Richard (Drahcir@tripod.net)
Fri, 08 Aug 1997 09:13:34 +0100


Gifford, Nate F wrote:

> <the lovely AND talented> Eva-Lise Carlstrom said:
> Yup. I am desperately trying to remember where I read about a study where
> somebody interviewed a bunch of smokers of various brands of cigarettes,
> and asked them why they smoke the brand they do. They tended to say it
> was because that brand tasted best, but they used the phraseology of their
> particular brands' ads in doing so.
>
> Nate says:
> Taste is the advertising codeword for nicotine. The more nicotine in a
> cig. the better it tastes. Once you've broken this code you can see why
> smoker's use the advertising rhetoric ... noone gives them correct words.
> For instance I smoke Merits ... because they have the best tar to nicotine
> ratio I've found.

What about people who smoke brands which aren't advertised? For
example, there are this brand of Cigarettes called "Chess" over here in
England, and I've only ever seen them on sale in one shop, and I've
never seen them advertised. Presumably people smoke them, else they'd
have gone out of business, so how do people end up smoking them
(expecially as they are really rough on the throat!). I smoke Silk Cut
Ultra Lights because they have the lowest nicotine /and/ tar content. I
don't think I've ever seen them advertised.
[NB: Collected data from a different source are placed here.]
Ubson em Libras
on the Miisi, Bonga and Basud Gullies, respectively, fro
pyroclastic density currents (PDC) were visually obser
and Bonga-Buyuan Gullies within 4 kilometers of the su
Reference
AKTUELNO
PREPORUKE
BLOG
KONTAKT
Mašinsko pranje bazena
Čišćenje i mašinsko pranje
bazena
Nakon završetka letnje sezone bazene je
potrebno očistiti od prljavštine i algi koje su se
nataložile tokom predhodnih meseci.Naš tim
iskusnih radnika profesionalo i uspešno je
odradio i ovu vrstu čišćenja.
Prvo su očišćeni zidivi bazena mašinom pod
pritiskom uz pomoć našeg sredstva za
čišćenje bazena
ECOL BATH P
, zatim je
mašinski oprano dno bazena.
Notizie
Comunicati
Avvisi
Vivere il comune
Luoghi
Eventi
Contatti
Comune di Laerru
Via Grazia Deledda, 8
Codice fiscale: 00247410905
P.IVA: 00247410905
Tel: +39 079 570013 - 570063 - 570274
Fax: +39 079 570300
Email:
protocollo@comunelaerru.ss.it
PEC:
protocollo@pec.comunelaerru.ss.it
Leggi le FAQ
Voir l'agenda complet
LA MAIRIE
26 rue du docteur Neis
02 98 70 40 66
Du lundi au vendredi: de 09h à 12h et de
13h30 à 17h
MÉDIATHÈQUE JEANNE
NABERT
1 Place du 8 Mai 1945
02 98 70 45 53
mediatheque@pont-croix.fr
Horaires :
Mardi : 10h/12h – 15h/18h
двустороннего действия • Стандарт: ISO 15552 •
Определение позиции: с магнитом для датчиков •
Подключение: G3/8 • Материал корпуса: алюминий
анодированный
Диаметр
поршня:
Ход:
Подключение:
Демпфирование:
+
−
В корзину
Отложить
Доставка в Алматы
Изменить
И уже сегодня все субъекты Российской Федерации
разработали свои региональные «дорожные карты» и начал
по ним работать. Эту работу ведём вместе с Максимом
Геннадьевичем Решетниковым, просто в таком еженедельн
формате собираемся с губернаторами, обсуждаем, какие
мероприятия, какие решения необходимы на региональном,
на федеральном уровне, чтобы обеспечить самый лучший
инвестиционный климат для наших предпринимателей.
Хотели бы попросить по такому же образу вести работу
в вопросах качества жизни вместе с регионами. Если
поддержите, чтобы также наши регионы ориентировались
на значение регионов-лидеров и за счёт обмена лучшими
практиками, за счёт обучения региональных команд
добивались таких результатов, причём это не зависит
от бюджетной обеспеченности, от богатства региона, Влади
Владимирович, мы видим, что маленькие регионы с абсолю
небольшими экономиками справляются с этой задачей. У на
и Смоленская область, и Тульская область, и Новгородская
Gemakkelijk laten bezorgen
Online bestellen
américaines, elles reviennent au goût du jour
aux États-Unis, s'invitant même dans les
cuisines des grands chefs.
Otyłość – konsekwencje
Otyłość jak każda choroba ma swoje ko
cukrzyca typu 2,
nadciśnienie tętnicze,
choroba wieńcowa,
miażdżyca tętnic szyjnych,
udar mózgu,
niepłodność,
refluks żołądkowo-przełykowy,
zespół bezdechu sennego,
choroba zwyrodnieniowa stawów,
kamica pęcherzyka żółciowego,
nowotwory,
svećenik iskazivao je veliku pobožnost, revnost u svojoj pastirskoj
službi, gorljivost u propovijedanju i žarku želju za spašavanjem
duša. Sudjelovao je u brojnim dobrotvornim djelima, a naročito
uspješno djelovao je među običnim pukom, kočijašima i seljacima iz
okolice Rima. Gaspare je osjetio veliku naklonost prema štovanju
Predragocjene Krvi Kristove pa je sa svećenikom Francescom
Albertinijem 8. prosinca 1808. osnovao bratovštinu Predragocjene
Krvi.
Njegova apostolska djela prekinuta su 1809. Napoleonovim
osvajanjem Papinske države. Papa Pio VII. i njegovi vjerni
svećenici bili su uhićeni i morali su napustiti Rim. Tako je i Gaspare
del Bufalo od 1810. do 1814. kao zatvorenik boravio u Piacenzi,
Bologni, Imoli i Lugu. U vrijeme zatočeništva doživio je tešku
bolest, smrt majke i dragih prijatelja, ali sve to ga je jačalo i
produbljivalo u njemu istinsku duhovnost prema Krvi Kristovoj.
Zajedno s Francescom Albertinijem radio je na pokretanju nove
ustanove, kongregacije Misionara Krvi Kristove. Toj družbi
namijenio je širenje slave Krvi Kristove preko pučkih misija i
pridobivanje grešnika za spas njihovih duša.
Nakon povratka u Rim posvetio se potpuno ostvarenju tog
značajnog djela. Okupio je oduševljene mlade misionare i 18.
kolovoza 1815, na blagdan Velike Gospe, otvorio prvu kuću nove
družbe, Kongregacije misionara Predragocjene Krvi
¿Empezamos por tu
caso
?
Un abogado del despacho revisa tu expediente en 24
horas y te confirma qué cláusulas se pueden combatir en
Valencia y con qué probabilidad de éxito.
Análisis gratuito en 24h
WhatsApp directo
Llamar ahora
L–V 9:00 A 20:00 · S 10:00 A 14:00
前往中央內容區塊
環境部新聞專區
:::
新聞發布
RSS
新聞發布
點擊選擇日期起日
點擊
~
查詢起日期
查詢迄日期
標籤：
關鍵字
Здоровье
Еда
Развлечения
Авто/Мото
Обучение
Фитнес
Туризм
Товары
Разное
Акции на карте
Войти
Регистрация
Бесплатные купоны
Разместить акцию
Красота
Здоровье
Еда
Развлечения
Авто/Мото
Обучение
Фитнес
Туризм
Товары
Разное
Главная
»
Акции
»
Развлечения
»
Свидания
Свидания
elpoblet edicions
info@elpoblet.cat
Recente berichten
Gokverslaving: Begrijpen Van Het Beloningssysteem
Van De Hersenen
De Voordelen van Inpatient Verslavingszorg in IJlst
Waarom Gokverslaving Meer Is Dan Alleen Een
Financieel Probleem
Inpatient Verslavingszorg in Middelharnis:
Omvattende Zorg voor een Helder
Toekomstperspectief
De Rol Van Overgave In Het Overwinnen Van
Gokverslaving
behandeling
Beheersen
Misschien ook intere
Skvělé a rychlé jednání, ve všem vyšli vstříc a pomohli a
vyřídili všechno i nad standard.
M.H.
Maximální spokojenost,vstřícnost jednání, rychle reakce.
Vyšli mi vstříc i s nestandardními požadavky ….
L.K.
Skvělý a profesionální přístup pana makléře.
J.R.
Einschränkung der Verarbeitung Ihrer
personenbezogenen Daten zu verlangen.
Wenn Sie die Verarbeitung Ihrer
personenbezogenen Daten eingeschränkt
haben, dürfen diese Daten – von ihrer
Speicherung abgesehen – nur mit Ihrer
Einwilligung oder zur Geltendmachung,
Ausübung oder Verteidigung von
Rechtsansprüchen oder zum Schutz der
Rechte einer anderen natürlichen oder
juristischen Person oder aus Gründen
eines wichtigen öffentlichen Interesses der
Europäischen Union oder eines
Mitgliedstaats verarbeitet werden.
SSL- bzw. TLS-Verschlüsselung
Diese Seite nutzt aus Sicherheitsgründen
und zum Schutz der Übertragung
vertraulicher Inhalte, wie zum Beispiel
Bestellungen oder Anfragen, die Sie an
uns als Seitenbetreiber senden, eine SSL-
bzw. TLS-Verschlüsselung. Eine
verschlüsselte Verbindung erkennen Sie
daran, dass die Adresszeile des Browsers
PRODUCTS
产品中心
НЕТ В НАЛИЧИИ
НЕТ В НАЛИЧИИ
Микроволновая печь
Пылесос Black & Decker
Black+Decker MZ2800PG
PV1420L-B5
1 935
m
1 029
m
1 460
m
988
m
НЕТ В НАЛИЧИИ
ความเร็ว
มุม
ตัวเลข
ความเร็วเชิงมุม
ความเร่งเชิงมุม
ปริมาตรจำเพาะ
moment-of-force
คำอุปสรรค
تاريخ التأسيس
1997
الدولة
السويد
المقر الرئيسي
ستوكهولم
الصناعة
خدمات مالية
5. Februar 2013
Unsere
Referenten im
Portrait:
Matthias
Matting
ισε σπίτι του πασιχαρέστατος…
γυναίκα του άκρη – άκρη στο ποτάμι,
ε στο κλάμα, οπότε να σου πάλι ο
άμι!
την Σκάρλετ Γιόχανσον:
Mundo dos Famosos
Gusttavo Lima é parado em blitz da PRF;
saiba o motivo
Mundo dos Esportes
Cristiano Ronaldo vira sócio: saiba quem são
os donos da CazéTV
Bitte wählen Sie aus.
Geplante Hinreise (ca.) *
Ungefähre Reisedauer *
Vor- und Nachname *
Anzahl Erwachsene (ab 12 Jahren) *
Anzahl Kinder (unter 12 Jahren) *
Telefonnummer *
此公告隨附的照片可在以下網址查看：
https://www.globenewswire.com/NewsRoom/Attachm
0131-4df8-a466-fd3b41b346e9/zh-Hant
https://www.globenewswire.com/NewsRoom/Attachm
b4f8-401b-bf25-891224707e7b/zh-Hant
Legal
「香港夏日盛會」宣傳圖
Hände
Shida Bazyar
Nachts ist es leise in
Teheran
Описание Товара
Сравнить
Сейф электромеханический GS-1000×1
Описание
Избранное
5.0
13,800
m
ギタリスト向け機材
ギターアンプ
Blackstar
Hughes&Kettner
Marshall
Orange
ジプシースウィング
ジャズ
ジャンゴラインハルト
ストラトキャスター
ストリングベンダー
It baffled me for ages as to how cigarette companies could risk making
low tar/nicotine cigarettes since surely people who would smoke them
would be quitting. I toyed with the idea that there was something else
that was addictive in them, and then it dawned on me the other day:
Smoking is generally viewed by a lot of people today as being a nasty
habit, and the pressure is on to quit. Cigarette companies know that
people who have to try to quit are addicted not only to nicotine, but to
the very act of smoking (I know that I am). Hence, selling low
nicotine/tar cigarettes attracts a huge market of people who aren't
actually going to quit, but are going to smoke lights for a long time,
the reasons being: They're addicted to smoking (as in the act of it)
and not necessarily nicotine, they don't care about smoking being
anti-social, they're more concerned about living a bit longer, and with
less tar, that might happen!

> Nate said:
> I would like to see the results of an attempted correlation between the
> levels of nicotine and the degree that autonomy is sold with the
> cigarettes. I think a lot of the recent discussion on this thread ignores
> the fact that cigarettes do make you feel good.

Not all the time. 8:30 am with a hangover and a carpet tongue, and
people still smoke!!! Why?!?!?! I do it, and each time I wonder why.